» Trecho da página
# # # # #

Ministro André Mendonça esclarece encontro com banqueiro Daniel Vorcaro

O ministro André Mendonça, do STF, confirmou ter recebido o banqueiro Daniel Vorcaro em março de 2025, antes de assumir a relatoria da STP 976. Gabinete afirma que magistrado apenas ouviu as demandas.

O ministro André Mendonça, do Supremo Tribunal Federal (STF), veio a público esclarecer a natureza de um encontro ocorrido em março de 2025 com o banqueiro Daniel Vorcaro. A reunião, que ganhou repercussão após a divulgação de mensagens extraídas do celular do empresário, ocorreu meses antes de o magistrado assumir a relatoria da Suspensão de Tutela Provisória (STP) 976.

# # # # #

» Questões de estudo
1. Segundo o trecho da página, em que mês e ano o ministro André Mendonça recebeu o banqueiro Daniel Vorcaro?
2. Indique se cada afirmação abaixo está de acordo com o trecho da página, respondendo sim ou não e citando as palavras decisivas do texto.
(a) O encontro aconteceu depois de Mendonça assumir a relatoria da STP 976.
(b) A reunião ganhou repercussão após a divulgação de mensagens extraídas do celular do empresário.
(c) O gabinete declara que o magistrado apenas ouviu as demandas.
3. Copie do trecho da página a passagem que começa nas palavras "O ministro André Mendonça, do STF, confirmou" e termina depois de "ouviu as demandas.".

» Tarefas de gráfico com resposta curta
# # # # #

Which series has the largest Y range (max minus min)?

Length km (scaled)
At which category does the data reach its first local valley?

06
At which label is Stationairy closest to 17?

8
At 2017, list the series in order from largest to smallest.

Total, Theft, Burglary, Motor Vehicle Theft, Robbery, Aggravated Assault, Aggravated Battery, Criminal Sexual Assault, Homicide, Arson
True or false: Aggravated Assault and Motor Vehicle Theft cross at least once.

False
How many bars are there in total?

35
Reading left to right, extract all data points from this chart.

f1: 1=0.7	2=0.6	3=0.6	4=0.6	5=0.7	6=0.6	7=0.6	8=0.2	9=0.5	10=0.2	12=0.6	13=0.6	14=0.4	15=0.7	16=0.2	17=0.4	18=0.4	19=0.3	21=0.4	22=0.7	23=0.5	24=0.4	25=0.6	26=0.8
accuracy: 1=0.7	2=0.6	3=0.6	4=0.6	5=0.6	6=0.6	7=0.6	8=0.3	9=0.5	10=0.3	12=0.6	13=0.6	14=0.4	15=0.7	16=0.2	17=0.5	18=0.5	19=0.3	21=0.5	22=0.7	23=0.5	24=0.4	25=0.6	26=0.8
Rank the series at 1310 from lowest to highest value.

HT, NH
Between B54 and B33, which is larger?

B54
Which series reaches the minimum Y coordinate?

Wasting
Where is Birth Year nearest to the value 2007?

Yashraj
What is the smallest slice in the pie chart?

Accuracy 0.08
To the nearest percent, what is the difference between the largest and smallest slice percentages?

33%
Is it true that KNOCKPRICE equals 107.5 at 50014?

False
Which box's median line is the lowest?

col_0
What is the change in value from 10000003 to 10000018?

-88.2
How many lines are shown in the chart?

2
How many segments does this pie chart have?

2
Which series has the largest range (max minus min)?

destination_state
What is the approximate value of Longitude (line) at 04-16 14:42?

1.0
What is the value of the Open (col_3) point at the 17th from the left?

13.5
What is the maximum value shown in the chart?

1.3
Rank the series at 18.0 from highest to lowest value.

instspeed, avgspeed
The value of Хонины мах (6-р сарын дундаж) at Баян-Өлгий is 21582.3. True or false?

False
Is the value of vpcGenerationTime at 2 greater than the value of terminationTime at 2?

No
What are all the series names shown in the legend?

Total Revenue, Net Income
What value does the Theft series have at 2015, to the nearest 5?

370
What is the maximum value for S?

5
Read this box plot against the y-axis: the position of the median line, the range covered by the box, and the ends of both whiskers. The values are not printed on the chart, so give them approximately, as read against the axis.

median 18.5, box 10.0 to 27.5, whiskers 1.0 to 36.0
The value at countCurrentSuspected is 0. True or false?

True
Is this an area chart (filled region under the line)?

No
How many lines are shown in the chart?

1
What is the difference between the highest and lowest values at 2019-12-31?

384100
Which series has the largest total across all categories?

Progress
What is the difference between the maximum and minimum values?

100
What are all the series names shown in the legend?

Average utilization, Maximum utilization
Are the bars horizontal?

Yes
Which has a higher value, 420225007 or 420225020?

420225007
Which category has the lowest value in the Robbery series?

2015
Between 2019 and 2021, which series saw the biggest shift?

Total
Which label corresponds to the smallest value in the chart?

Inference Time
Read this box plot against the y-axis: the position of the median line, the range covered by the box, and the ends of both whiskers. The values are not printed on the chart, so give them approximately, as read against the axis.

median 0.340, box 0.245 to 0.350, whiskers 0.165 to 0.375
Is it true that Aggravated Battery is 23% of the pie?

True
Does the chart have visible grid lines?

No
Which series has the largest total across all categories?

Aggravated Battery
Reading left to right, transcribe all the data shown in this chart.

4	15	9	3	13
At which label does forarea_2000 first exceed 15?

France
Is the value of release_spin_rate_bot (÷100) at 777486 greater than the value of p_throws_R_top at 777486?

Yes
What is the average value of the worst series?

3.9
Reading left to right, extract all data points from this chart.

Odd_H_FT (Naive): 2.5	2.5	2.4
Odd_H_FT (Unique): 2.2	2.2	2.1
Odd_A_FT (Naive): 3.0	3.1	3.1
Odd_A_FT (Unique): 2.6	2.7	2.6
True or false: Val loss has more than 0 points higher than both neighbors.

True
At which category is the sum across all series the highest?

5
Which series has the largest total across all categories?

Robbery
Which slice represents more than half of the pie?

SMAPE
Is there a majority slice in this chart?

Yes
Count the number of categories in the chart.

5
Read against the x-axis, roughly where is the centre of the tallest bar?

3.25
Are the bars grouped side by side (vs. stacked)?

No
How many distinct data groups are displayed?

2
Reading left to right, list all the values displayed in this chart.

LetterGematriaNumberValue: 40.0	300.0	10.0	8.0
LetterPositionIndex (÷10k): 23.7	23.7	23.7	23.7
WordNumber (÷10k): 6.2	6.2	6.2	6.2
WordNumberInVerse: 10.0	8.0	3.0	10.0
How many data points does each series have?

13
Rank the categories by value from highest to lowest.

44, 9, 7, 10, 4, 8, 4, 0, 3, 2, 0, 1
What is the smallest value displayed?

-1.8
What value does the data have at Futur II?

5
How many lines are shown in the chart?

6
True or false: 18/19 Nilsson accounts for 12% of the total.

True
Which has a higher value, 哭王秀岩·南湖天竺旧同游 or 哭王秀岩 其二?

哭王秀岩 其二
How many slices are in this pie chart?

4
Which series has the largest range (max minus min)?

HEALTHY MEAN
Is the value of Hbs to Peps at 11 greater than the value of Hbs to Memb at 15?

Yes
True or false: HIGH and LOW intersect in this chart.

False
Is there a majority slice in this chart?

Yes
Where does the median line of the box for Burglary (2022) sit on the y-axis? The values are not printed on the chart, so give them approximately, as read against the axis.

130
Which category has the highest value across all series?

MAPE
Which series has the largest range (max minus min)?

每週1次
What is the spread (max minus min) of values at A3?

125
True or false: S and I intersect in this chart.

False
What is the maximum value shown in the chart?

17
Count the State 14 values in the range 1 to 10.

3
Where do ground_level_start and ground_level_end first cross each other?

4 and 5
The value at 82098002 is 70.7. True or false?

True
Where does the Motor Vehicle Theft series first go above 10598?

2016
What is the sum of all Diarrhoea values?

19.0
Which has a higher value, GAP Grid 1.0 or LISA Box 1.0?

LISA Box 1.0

# # # # #

» Respostas das tarefas
1. Em março de 2025.

2.
(a) Não: "ocorreu meses antes de o magistrado assumir a relatoria da Suspensão de Tutela Provisória (STP) 976".
(b) Sim: "ganhou repercussão após a divulgação de mensagens extraídas do celular do empresário".
(c) Sim: "Gabinete afirma que magistrado apenas ouviu as demandas".

3.
O ministro André Mendonça, do STF, confirmou ter recebido o banqueiro Daniel Vorcaro em março de 2025, antes de assumir a relatoria da STP 976. Gabinete afirma que magistrado apenas ouviu as demandas.